For Lifetime Fitness Fanatics
If you fall into this group, you are in the minority. You are robust, likely to be a “super-ager” and you are doing wonderfully. You are certainly optimizing your chance of living longer and aging successfully.Keep up the kettlebells, spin classes, rowing, triathlons, or manual work such as gardening—whatever you like to do. You can keep challenging yourself physically. Mix your routine up—a combination of aerobic and resistance work—as well as an activity to challenge your balance—is ideal.
But watch out for chronic overloading, that is, diversify your exercise program by incorporating cross-training. For example, if you are a runner, incorporate cycling or swimming to avoid overloading any part of your body.
For the Averagely Fit
You are doing well, so keep going. Long-term consistency is the key to benefits. You don’t necessarily have to join a gym, just keep building meaningful physical activity into your day. For example, walk briskly to the shops to get your groceries, keep up gardening, and be active around your house. Even repeating simple stair climbing is a great exercise.If you are suffering from hip or knee pain, walking may be painful, so try cycling or water-based exercise instead.
For the Unfit or Unwell
You may be managing complex chronic conditions, which makes it more difficult to exercise.

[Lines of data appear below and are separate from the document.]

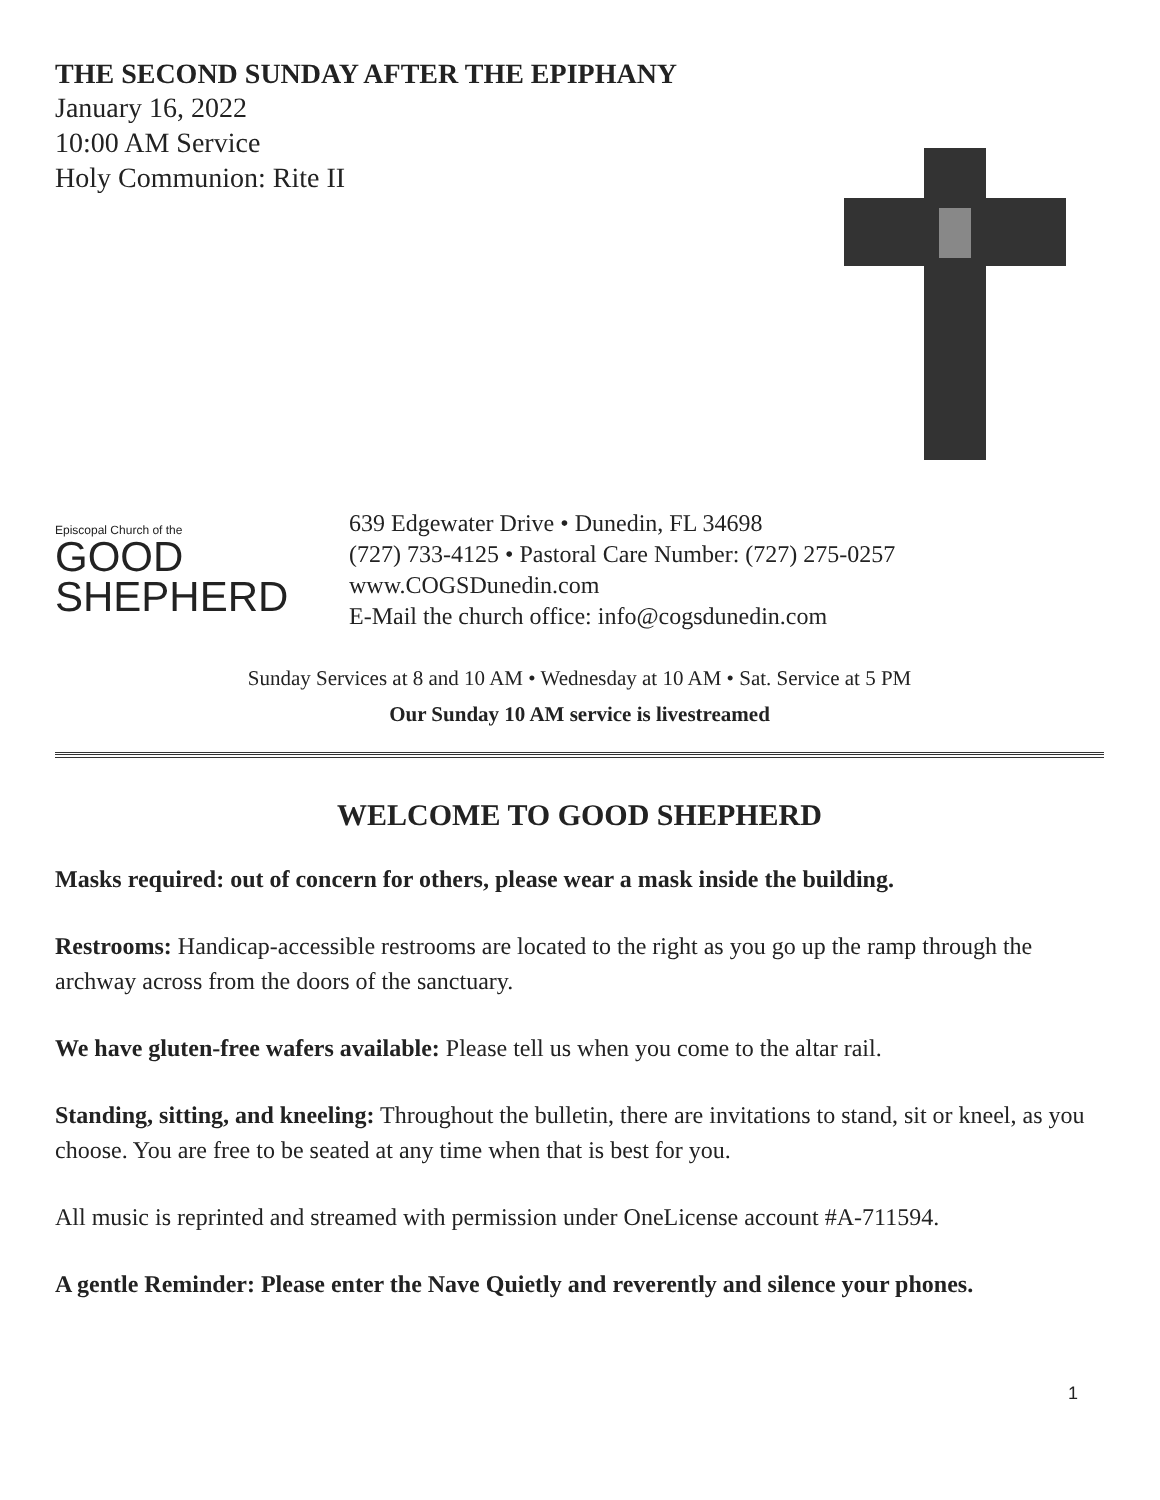THE SECOND SUNDAY AFTER THE EPIPHANY
January 16, 2022
10:00 AM Service
Holy Communion: Rite II
Episcopal Church of the
GOOD
SHEPHERD
639 Edgewater Drive • Dunedin, FL 34698
(727) 733-4125 • Pastoral Care Number: (727) 275-0257
www.COGSDunedin.com
E-Mail the church office: info@cogsdunedin.com
Sunday Services at 8 and 10 AM • Wednesday at 10 AM • Sat. Service at 5 PM
Our Sunday 10 AM service is livestreamed
WELCOME TO GOOD SHEPHERD
Masks required: out of concern for others, please wear a mask inside the building.
Restrooms: Handicap-accessible restrooms are located to the right as you go up the ramp through the archway across from the doors of the sanctuary.
We have gluten-free wafers available: Please tell us when you come to the altar rail.
Standing, sitting, and kneeling: Throughout the bulletin, there are invitations to stand, sit or kneel, as you choose. You are free to be seated at any time when that is best for you.
All music is reprinted and streamed with permission under OneLicense account #A-711594.
A gentle Reminder: Please enter the Nave Quietly and reverently and silence your phones.
1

Or it may be that exercise isn’t a habit for you. If you have several chronic conditions, you may need clearance from a doctor to exercise and specialized exercise advice from a physiotherapist or other exercise professional.Feeling a bit out of breath with exercise is normal and some initial aches and joint pain are fine. But if you ever feel chest pain or severe discomfort, you need to see a doctor straight away.
Just remember, whatever your state of health, it’s never too late to reap the benefits of being more physically active.